Provided records
--------------------

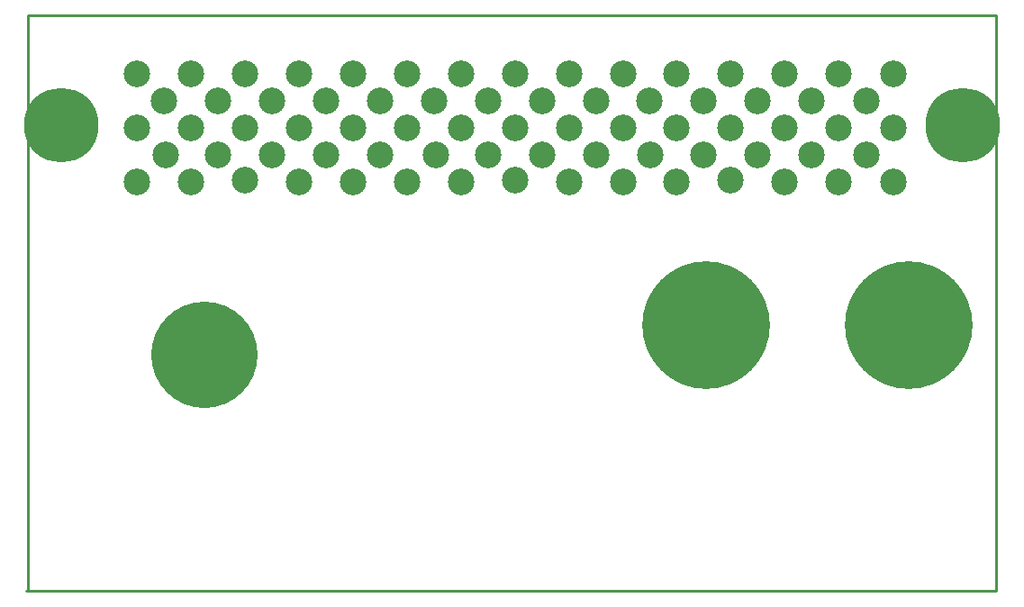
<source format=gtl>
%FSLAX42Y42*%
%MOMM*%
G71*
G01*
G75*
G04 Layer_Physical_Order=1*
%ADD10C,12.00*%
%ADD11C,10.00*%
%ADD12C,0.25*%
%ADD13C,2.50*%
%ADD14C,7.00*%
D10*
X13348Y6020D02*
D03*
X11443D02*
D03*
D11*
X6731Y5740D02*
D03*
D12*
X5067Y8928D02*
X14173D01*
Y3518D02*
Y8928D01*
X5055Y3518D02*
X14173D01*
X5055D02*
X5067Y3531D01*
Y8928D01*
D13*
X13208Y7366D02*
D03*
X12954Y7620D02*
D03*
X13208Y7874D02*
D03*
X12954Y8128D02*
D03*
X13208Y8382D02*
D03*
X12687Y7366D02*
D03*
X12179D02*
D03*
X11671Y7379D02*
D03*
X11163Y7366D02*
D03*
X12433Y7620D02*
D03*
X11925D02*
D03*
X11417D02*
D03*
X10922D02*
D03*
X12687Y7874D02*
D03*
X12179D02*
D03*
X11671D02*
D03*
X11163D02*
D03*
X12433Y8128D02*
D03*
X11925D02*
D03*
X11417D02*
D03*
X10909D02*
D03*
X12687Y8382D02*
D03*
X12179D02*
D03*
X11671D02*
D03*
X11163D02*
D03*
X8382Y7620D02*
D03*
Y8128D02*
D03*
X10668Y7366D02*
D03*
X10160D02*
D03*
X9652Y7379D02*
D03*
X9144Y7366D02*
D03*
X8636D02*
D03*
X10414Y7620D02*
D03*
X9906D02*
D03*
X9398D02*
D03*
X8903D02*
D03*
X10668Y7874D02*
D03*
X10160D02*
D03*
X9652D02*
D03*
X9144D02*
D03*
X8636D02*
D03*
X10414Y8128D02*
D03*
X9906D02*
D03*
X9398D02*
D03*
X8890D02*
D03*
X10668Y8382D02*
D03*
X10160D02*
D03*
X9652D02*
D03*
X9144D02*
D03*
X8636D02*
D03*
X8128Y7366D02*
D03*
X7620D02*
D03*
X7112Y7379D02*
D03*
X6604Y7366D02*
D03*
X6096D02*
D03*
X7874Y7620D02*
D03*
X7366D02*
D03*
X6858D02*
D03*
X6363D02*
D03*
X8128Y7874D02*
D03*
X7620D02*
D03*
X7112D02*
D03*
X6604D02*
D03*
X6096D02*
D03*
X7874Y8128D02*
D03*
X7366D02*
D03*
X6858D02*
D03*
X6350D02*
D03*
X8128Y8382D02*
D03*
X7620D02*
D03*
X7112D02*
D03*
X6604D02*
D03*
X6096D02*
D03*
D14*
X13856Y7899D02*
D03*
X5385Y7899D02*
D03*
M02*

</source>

--------------------

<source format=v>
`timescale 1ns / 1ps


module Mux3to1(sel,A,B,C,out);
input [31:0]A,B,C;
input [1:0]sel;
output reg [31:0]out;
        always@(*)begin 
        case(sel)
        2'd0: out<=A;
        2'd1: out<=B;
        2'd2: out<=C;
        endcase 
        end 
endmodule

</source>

--------------------

Task item
The word "source" may appear in several lines of the data; count those lines and give only the number.

Task answer
4